TEXT EXCERPT
════════
Fig. 7 (a) WMS-2f signal of pure CH₄ (magenta), 0.99 μmol mol⁻¹ HCl in CH₄ (blue), and the latter also corrected for the contribution from the CH₄ matrix (red). Simulated spectrum based on HITRAN database (black). (b) Background-subtracted WMS-2f spectra of HCl in CH₄ at different amount fractions. (c) Dependence of the peak area on the HCl amount fraction.

For the analysis of unknown amount fractions of HCl in CH₄ three main sources of uncertainty can be identified in the measurements:

 (1) Purity of the permeation-based calibration gas: The most challenging part in the uncertainty budget of permeation is the purity of the generated gas. Any impurity released by the HCl permeator will affect the observed mass flow rate of permeation and thereby the determined HCl amount fraction. In this study, the purity specification of the manufacturer, i.e., 99.0%, has been taken into account for the uncertainty evaluation of the permeation system. Ongoing work includes further purity analysis of the gas emitted from HCl permeators to minimise the contribution of potential impurities to the standard deviation of the generated calibration gas. The relative uncertainty contribution of the generated HCl amount fractions based on permeation was 3.2% (k = 2).

 (2) HCl adsorption: HCl is highly reactive, reacting rapidly with water and therefore issues exist with the reproducibility of measurements. While both the dynamic gas mixture preparation system and sampling system have been optimized using only SilcoNert 2000 coated materials (e.g., tubings, mass flow controller, pressure controller pressure regulator) the multi-pass measurement cell is made of uncoated aluminium. An optimized cell should be used in case rapid measurements are required. However, measurements of HCl generated by the MSB at amount fractions around 10 μmol mol⁻¹ were well reproducible (better than 1%). For similar cylinder measurements a poorer reproducibility was observed probably due to adsorption in the cylinder and pressure reducer. Response times of approximately 30 minutes (using static mixtures) were obtained at volume flow rates of 0.5 L min⁻¹. By waiting 30 minutes or more this uncertainty contribution from adsorption issues can thus be reduced but this leads to relatively high gas consumption of at least 15 L.
════════
EXERCISE 1
Put the lines of the rows from the line with "Schema: each photo" up to and including the line with "-0.004185, 0.972204, -0.401149]]" into a numbered list, leaving out blank lines and pictures.

GIVEN ENTRIES
════════
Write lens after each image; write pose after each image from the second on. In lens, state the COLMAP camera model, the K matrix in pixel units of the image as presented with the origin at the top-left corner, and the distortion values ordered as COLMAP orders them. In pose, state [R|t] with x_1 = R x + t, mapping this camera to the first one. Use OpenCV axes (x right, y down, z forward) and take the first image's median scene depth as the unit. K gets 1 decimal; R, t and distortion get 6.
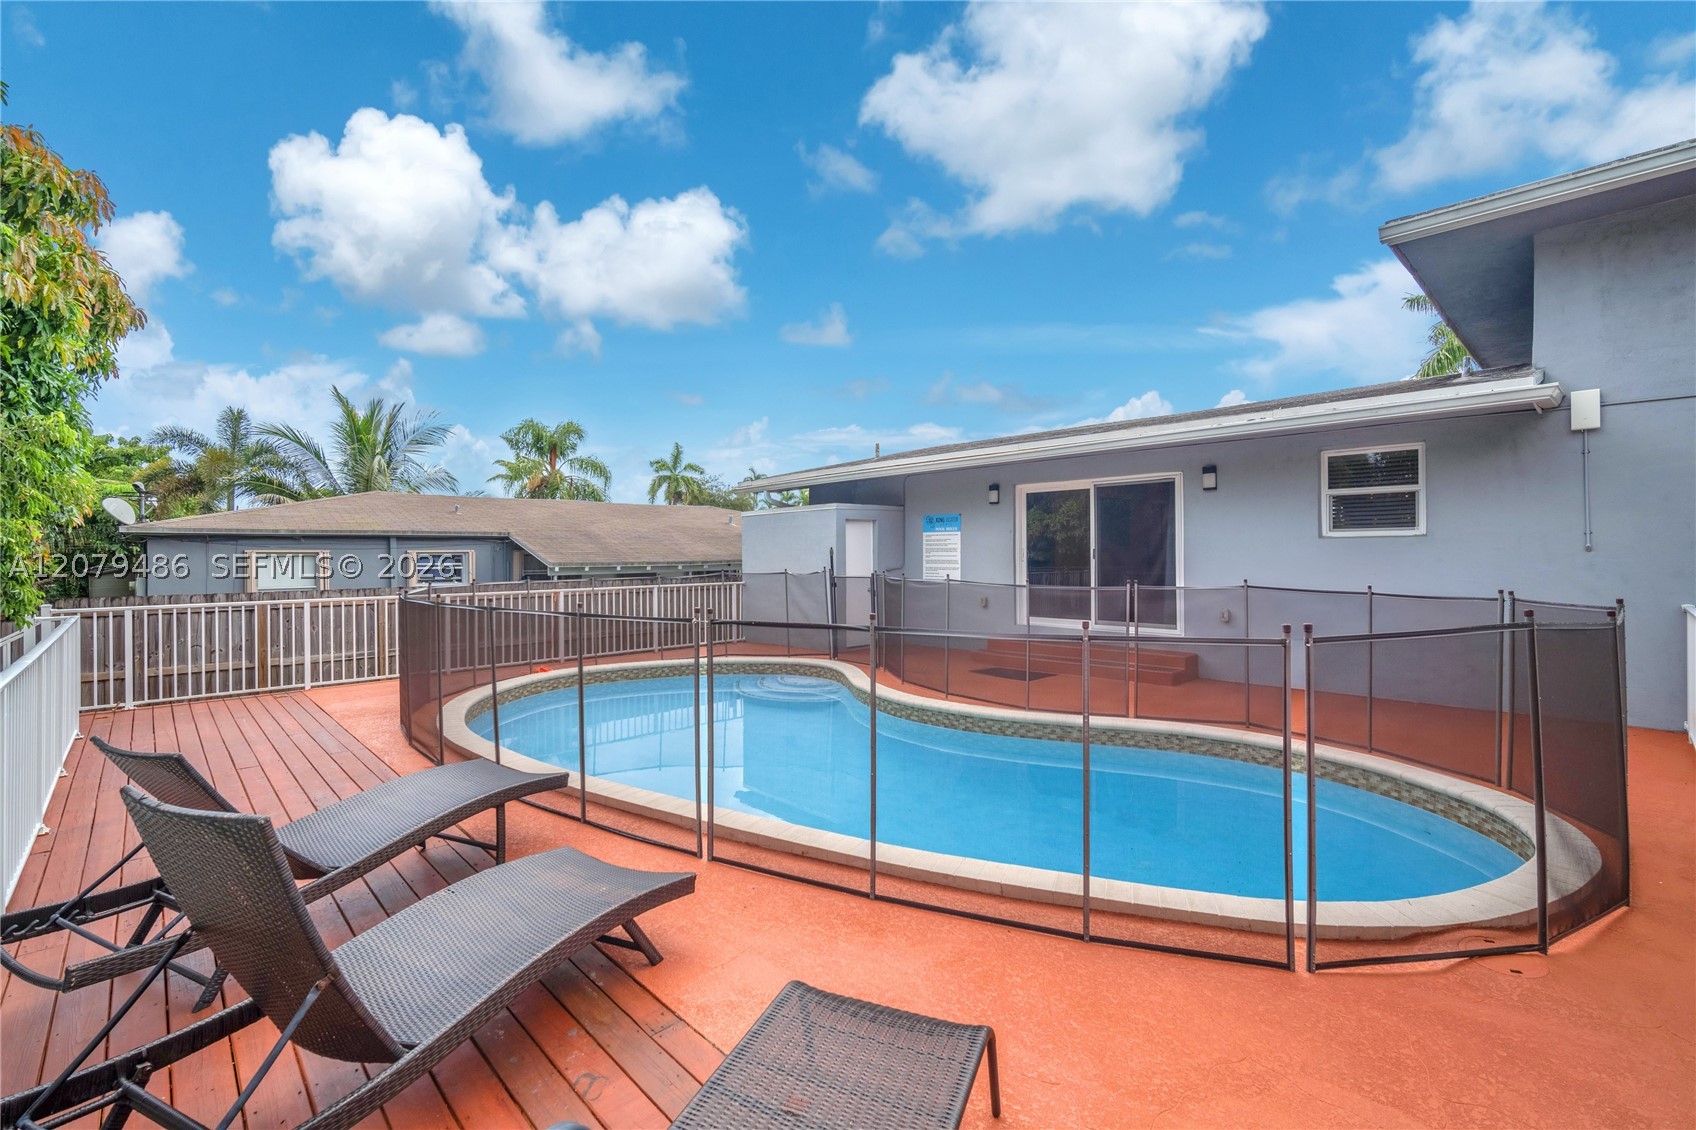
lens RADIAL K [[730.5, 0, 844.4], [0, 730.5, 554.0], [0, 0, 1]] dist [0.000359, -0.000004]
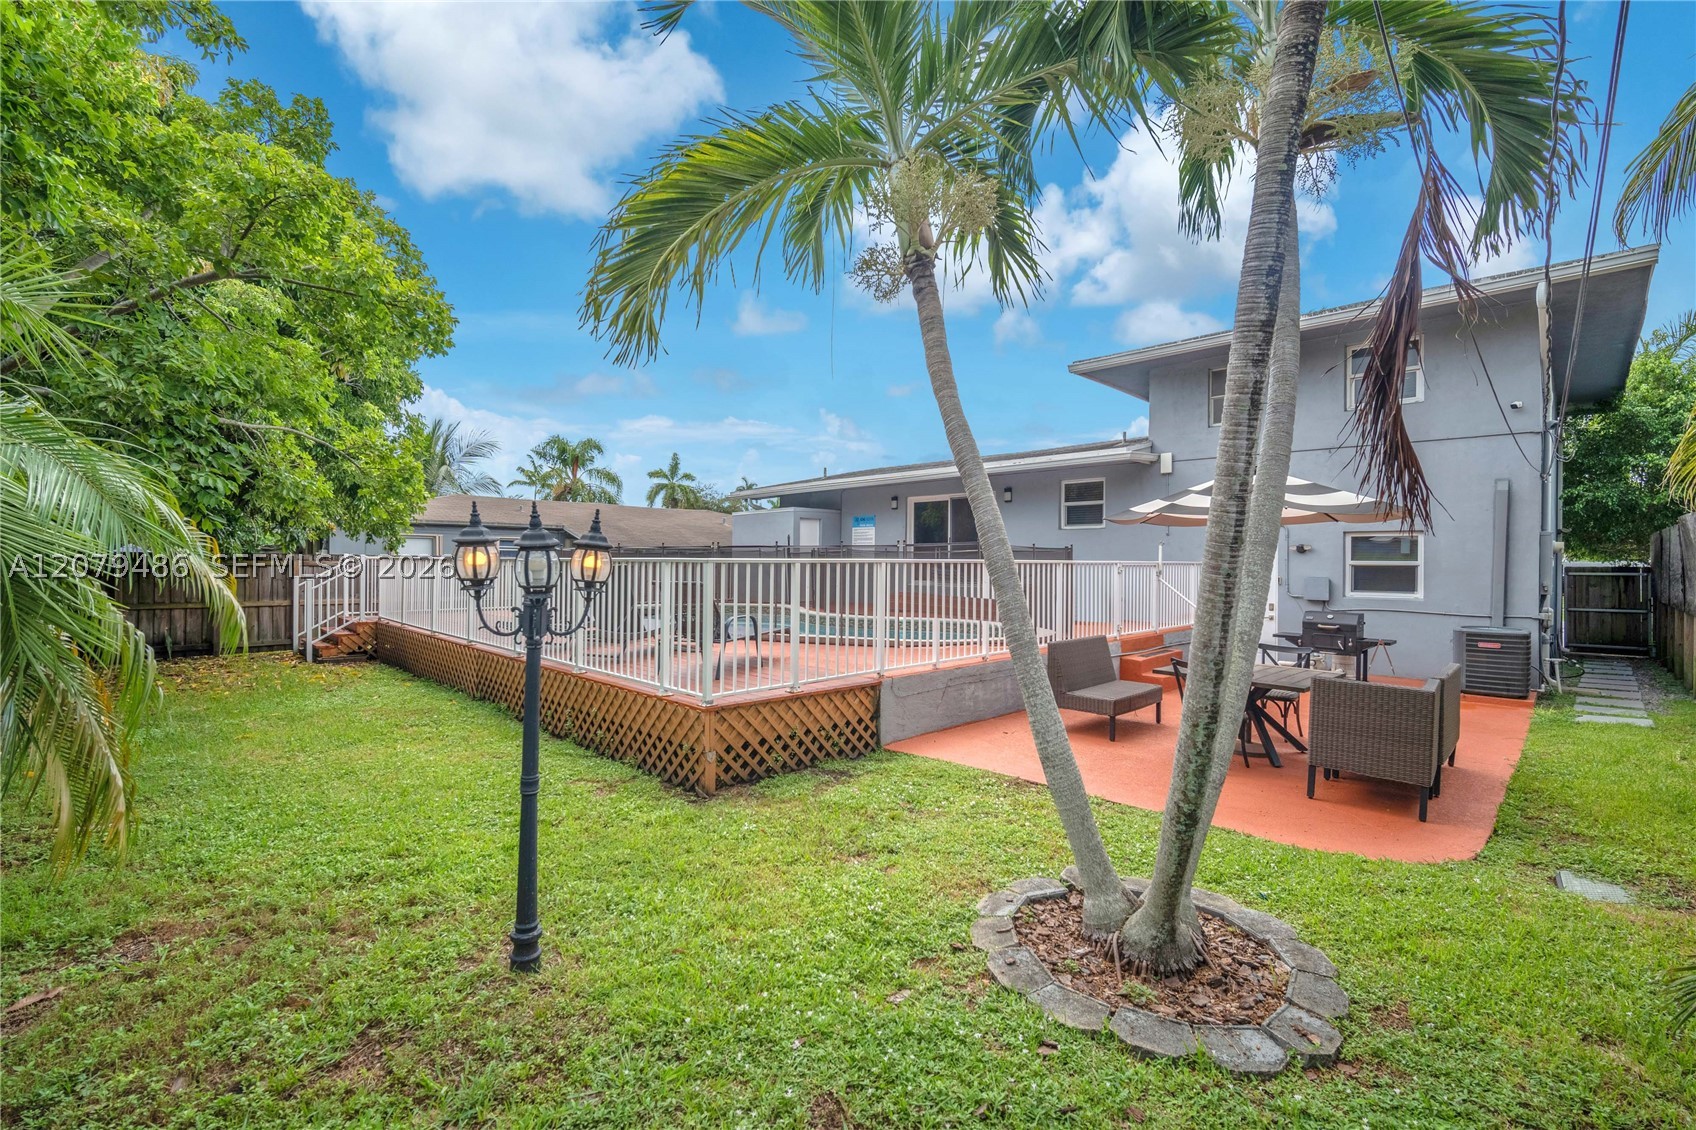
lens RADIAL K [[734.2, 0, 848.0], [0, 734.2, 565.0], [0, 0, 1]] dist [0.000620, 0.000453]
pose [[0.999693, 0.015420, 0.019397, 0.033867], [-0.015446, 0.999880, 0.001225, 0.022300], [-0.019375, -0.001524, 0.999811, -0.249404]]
════════
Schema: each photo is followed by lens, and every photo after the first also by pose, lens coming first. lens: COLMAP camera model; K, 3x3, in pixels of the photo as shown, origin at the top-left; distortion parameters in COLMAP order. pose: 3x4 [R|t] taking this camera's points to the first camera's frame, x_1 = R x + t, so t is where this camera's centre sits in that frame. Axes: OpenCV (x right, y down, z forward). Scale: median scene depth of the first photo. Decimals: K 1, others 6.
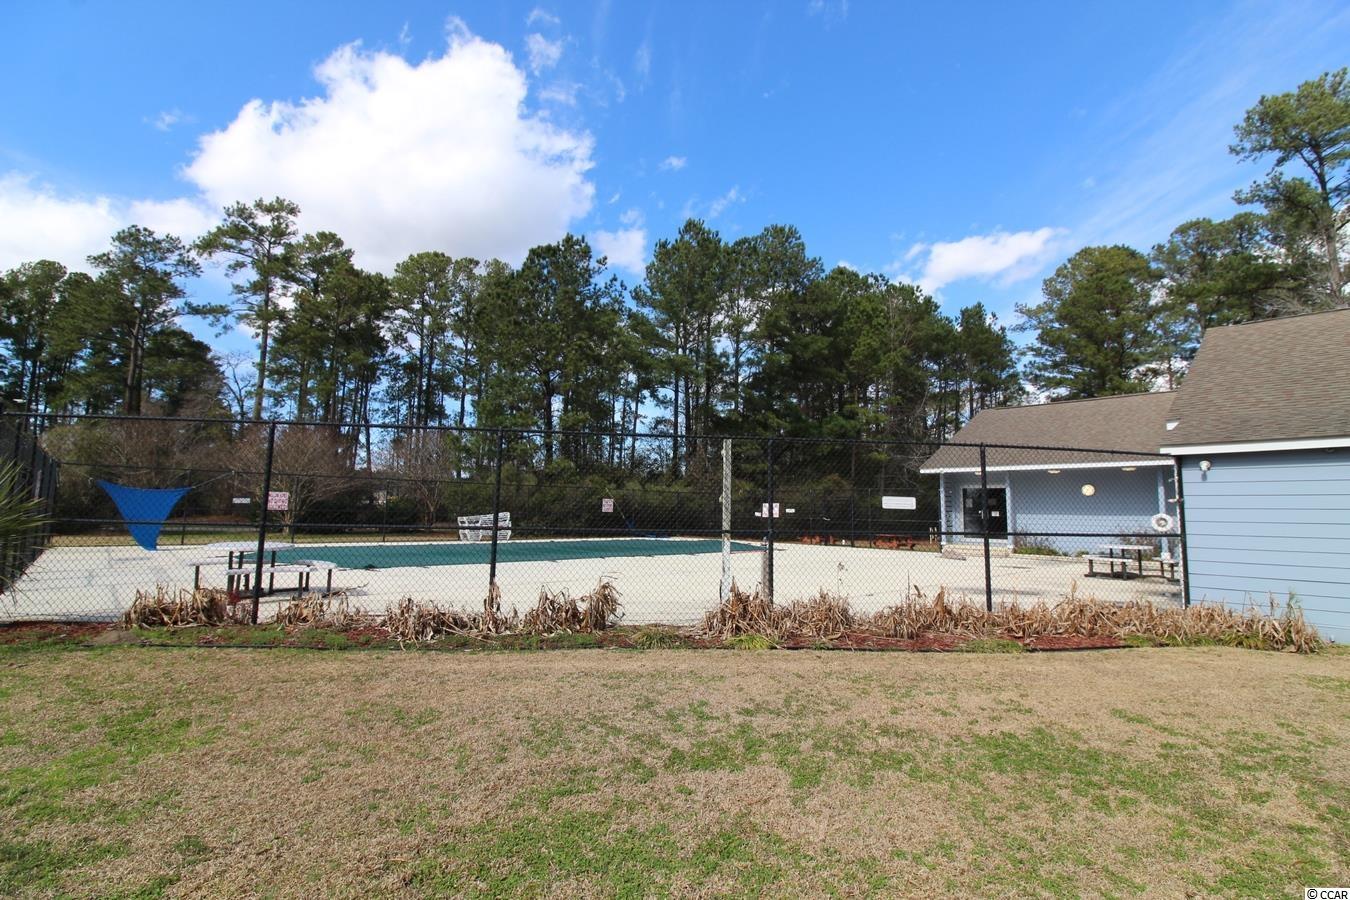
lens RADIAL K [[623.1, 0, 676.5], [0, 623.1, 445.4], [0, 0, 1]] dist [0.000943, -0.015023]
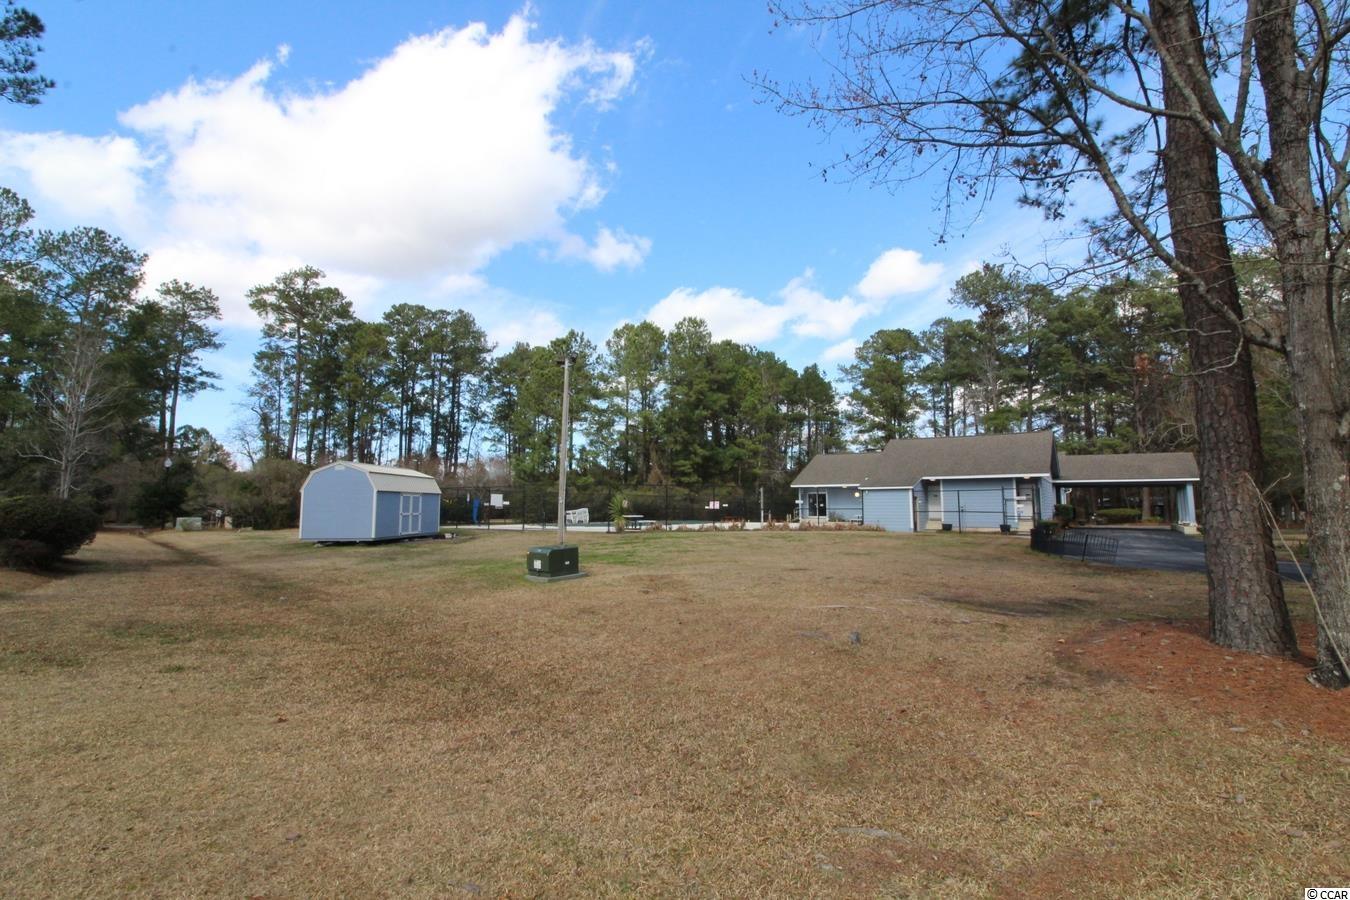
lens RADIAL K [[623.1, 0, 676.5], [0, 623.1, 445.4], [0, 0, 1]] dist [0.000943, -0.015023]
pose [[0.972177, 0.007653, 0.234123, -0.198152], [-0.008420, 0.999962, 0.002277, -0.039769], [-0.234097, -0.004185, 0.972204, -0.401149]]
════════
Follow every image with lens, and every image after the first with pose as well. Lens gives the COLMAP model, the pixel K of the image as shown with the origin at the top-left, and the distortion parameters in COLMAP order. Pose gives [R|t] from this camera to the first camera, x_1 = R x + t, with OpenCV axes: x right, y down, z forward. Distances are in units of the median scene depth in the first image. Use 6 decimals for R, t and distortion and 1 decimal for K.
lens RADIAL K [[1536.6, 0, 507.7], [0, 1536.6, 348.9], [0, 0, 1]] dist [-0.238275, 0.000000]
════════
EXERCISE 2
Duplicate the passage on HCl measurement uncertainty from "(1) Purity of" up to and including "was 3.2% (k = 2).".

TASK OUTPUT 1
1. Schema: each photo is followed by lens, and every photo after the first also by pose, lens coming first. lens: COLMAP camera model; K, 3x3, in pixels of the photo as shown, origin at the top-left; distortion parameters in COLMAP order. pose: 3x4 [R|t] taking this camera's points to the first camera's frame, x_1 = R x + t, so t is where this camera's centre sits in that frame. Axes: OpenCV (x right, y down, z forward). Scale: median scene depth of the first photo. Decimals: K 1, others 6.
2. lens RADIAL K [[623.1, 0, 676.5], [0, 623.1, 445.4], [0, 0, 1]] dist [0.000943, -0.015023]
3. lens RADIAL K [[623.1, 0, 676.5], [0, 623.1, 445.4], [0, 0, 1]] dist [0.000943, -0.015023]
4. pose [[0.972177, 0.007653, 0.234123, -0.198152], [-0.008420, 0.999962, 0.002277, -0.039769], [-0.234097, -0.004185, 0.972204, -0.401149]]

TASK OUTPUT 2
(1) Purity of the permeation-based calibration gas: The most challenging part in the uncertainty budget of permeation is the purity of the generated gas. Any impurity released by the HCl permeator will affect the observed mass flow rate of permeation and thereby the determined HCl amount fraction. In this study, the purity specification of the manufacturer, i.e., 99.0%, has been taken into account for the uncertainty evaluation of the permeation system. Ongoing work includes further purity analysis of the gas emitted from HCl permeators to minimise the contribution of potential impurities to the standard deviation of the generated calibration gas. The relative uncertainty contribution of the generated HCl amount fractions based on permeation was 3.2% (k = 2).